Sila habría debido aplastarle con la mirada, pero no lo hizo. ¡Aunque uno fuese hijo del comandante en jefe, no se intervenía en la conversación siendo un simple
contubernalis
!

—No cabe duda de que, con la campaña de Etruria, Catón Liciniano tendrá posibilidades de obtener el consulado el año que viene —dijo Sila—. Si hace las cosas bien; y yo imagino que si.

—Yo también lo creo —dijo Mario, eructando—, pues es una tarea mínima, idónea para un inútil como Catón Liciniano.

—¿Cómo, Cayo Mario? ¿No te ha impresionado? —inquirió Sila sonriente.

—¿A ti sí? —replicó Mario parpadeando.

—Ni mucho menos. — Ya había bebido bastante vino y tomó agua—. Y entretanto, ¿qué hacemos nosotros? Los días transcurridos de septiembre son un intervalo de mercado y yo tendré que volver a Campania pronto. Me gustaría aprovechar al máximo el poco tiempo que me queda; si es posible.

—¡No puedo creer que Lucio Julio dejase que Egnacio le engañase en el paso de Melfa —terció el joven Mario.

—Hijo, eres muy joven para saber hasta dónde llega la idiotez humana —contestó Mario, aprobando el comentario más que desaprobando la intervención de su retoño—. No podemos esperar nada de Lucio Julio —añadió, volviéndose hacia Sila— ahora que ha vuelto por segunda vez a Teanum Sidicinum después de haber perdido la cuarta parte de su ejército. Luego ¿para qué regresar tan pronto, Lucio Cornelio? ¿Para sostenerle la mano? Supongo que ya se encargan de eso no pocos. Sugiero que vayamos juntos a Alba Fucentia —añadió como último comentario, rematado por un extraño sonido, mezcla de risa y arcada.

—¿Te encuentras bien? —inquirió Sila irguiéndose.

Por un instante la tez de Mario se tornó color de ceniza, pero se recuperó y soltó una de sus carcajadas.

—¡Después del día que hemos tenido, perfecto, Lucio Cornelio! Bien, como decía: vamos los dos en socorro de Alba Fucentia y después… yo creo que un paseito por el Samnio, ¿no te parece? Dejamos que Sexto Julio sitie Asculum Picentum, mientras nosotros nos encargamos de los samnitas. A mí, sitiar ciudades me aburre; no es lo mio —añadió con risita de borracho—. ¿No sería estupendo que aparecieras en Teanum Sidicinum con Aesernia en el
sinus
de tu toga, como regalo para Lucio Julio? ¡Qué agradecido te estaría!

—Sí, muy agradecido, Cayo Mario.

Se despidieron. Sila y el joven Mario ayudaron a Cayo Mario a acostarse y le tumbaron sin complicaciones. Luego, el joven Mario salió, dirigiendo una celosa mirada a Sila, que se quedaba rezagado contemplando aquel corpachón tumbado en el lecho.

—Lucio Cornelio —dijo Mario con lengua de trapo—, haz el favor de venir tú en persona por la mañana a despertarme, quiero hablar contigo a solas. Esta noche no puedo. ¡Ese vino!
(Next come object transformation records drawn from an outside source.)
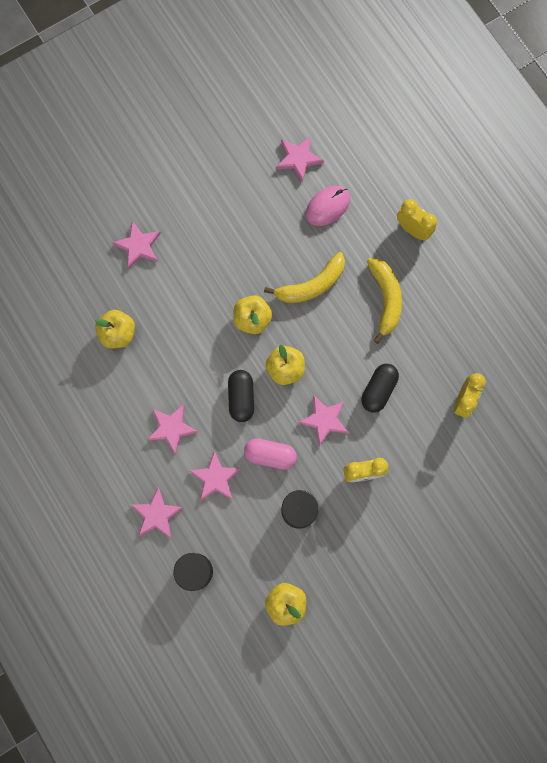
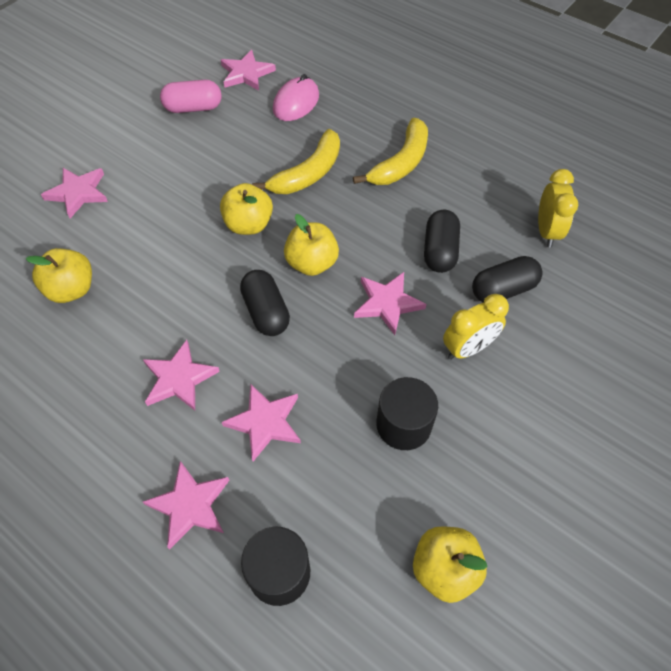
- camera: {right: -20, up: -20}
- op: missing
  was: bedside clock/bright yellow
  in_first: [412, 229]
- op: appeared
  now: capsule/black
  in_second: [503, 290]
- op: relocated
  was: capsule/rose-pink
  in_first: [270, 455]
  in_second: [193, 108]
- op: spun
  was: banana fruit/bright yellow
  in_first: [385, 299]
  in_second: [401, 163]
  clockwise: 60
—Que duermas bien, Cayo Mario. Vendré por la mañana.

Pero no sería conforme a lo previsto. Cuando Sila —que tampoco se encontraba muy bien— entró en la sección trasera de la tienda de mando, se encontró con el corpachón tal como lo había dejado por la noche. Frunció el entrecejo y se acercó a toda prisa, sintiendo un picor insoportable. No, no había temor de que Mario estuviese muerto; había oído sus ronquidos nada más entrar en la tienda. Ahora lo miró más de cerca y vio su mano derecha tratando de agarrar torpemente la sábana y en sus desorbitados ojos un profundo terror parecido a la locura. Desde la mejilla hundida hasta el pie fláccido, el lado izquierdo estaba laxo, flojo, inmóvil. El gigante se había derrumbado, impotente para rechazar un golpe que no había visto venir.